▸ WORK REQUIRED: Write out every entry in full. Leave nothing out.

▸ EXTRACTED ENTRIES:

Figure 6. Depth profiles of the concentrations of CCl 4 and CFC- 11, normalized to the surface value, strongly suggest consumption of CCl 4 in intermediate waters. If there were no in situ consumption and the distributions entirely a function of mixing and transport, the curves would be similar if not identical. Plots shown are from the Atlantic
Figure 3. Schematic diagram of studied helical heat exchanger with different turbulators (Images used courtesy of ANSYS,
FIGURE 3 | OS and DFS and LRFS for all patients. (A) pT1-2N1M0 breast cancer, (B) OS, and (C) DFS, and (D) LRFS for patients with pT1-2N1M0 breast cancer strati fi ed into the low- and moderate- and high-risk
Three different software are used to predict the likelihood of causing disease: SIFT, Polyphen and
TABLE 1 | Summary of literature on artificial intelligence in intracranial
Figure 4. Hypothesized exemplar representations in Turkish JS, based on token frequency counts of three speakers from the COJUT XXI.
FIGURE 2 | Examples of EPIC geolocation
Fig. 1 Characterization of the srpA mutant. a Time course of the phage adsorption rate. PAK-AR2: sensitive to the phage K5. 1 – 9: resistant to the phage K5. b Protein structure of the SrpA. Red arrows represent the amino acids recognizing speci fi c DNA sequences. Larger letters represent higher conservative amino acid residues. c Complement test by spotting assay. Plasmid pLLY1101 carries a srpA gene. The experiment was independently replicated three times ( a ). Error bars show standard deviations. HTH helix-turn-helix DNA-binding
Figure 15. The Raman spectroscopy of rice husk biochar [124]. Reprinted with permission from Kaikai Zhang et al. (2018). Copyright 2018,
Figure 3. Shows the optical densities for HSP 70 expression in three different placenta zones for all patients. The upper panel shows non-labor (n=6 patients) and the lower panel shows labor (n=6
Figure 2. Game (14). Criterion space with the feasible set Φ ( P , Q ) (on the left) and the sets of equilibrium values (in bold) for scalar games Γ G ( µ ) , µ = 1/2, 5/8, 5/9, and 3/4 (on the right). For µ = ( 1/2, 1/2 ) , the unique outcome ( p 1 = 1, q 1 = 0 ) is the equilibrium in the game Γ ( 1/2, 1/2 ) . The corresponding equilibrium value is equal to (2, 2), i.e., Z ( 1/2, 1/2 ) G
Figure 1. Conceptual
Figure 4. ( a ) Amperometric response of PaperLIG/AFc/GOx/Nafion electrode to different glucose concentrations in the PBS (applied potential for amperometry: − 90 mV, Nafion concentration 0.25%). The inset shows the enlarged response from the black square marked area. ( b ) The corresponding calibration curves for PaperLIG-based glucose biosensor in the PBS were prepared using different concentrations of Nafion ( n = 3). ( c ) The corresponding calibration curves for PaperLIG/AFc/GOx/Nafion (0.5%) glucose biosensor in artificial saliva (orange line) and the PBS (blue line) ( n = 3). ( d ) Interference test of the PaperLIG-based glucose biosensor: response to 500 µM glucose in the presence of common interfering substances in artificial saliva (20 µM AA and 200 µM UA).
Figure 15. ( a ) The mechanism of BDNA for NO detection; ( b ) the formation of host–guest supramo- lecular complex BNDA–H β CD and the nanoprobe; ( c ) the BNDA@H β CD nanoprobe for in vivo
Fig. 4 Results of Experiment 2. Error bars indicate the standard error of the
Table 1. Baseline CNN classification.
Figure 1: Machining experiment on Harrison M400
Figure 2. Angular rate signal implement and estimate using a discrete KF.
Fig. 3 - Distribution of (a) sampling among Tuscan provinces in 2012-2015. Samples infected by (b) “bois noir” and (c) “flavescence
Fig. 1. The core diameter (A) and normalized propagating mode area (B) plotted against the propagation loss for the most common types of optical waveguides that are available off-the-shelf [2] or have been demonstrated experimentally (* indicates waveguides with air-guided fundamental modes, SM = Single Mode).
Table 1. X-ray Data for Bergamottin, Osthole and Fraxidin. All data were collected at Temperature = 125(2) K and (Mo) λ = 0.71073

▸ RESULT OF THIS TASK:
Figure 6. Depth profiles of the concentrations of CCl 4 and CFC- 11, normalized to the surface value, strongly suggest consumption of CCl 4 in intermediate waters. If there were no in situ consumption and the distributions entirely a function of mixing and transport, the curves would be similar if not identical. Plots shown are from the Atlantic
Figure 3. Schematic diagram of studied helical heat exchanger with different turbulators (Images used courtesy of ANSYS,
FIGURE 3 | OS and DFS and LRFS for all patients. (A) pT1-2N1M0 breast cancer, (B) OS, and (C) DFS, and (D) LRFS for patients with pT1-2N1M0 breast cancer strati fi ed into the low- and moderate- and high-risk
Three different software are used to predict the likelihood of causing disease: SIFT, Polyphen and
TABLE 1 | Summary of literature on artificial intelligence in intracranial
Figure 4. Hypothesized exemplar representations in Turkish JS, based on token frequency counts of three speakers from the COJUT XXI.
FIGURE 2 | Examples of EPIC geolocation
Fig. 1 Characterization of the srpA mutant. a Time course of the phage adsorption rate. PAK-AR2: sensitive to the phage K5. 1 – 9: resistant to the phage K5. b Protein structure of the SrpA. Red arrows represent the amino acids recognizing speci fi c DNA sequences. Larger letters represent higher conservative amino acid residues. c Complement test by spotting assay. Plasmid pLLY1101 carries a srpA gene. The experiment was independently replicated three times ( a ). Error bars show standard deviations. HTH helix-turn-helix DNA-binding
Figure 15. The Raman spectroscopy of rice husk biochar [124]. Reprinted with permission from Kaikai Zhang et al. (2018). Copyright 2018,
Figure 3. Shows the optical densities for HSP 70 expression in three different placenta zones for all patients. The upper panel shows non-labor (n=6 patients) and the lower panel shows labor (n=6
Figure 2. Game (14). Criterion space with the feasible set Φ ( P , Q ) (on the left) and the sets of equilibrium values (in bold) for scalar games Γ G ( µ ) , µ = 1/2, 5/8, 5/9, and 3/4 (on the right). For µ = ( 1/2, 1/2 ) , the unique outcome ( p 1 = 1, q 1 = 0 ) is the equilibrium in the game Γ ( 1/2, 1/2 ) . The corresponding equilibrium value is equal to (2, 2), i.e., Z ( 1/2, 1/2 ) G
Figure 1. Conceptual
Figure 4. ( a ) Amperometric response of PaperLIG/AFc/GOx/Nafion electrode to different glucose concentrations in the PBS (applied potential for amperometry: − 90 mV, Nafion concentration 0.25%). The inset shows the enlarged response from the black square marked area. ( b ) The corresponding calibration curves for PaperLIG-based glucose biosensor in the PBS were prepared using different concentrations of Nafion ( n = 3). ( c ) The corresponding calibration curves for PaperLIG/AFc/GOx/Nafion (0.5%) glucose biosensor in artificial saliva (orange line) and the PBS (blue line) ( n = 3). ( d ) Interference test of the PaperLIG-based glucose biosensor: response to 500 µM glucose in the presence of common interfering substances in artificial saliva (20 µM AA and 200 µM UA).
Figure 15. ( a ) The mechanism of BDNA for NO detection; ( b ) the formation of host–guest supramo- lecular complex BNDA–H β CD and the nanoprobe; ( c ) the BNDA@H β CD nanoprobe for in vivo
Fig. 4 Results of Experiment 2. Error bars indicate the standard error of the
Table 1. Baseline CNN classification.
Figure 1: Machining experiment on Harrison M400
Figure 2. Angular rate signal implement and estimate using a discrete KF.
Fig. 3 - Distribution of (a) sampling among Tuscan provinces in 2012-2015. Samples infected by (b) “bois noir” and (c) “flavescence
Fig. 1. The core diameter (A) and normalized propagating mode area (B) plotted against the propagation loss for the most common types of optical waveguides that are available off-the-shelf [2] or have been demonstrated experimentally (* indicates waveguides with air-guided fundamental modes, SM = Single Mode).
Table 1. X-ray Data for Bergamottin, Osthole and Fraxidin. All data were collected at Temperature = 125(2) K and (Mo) λ = 0.71073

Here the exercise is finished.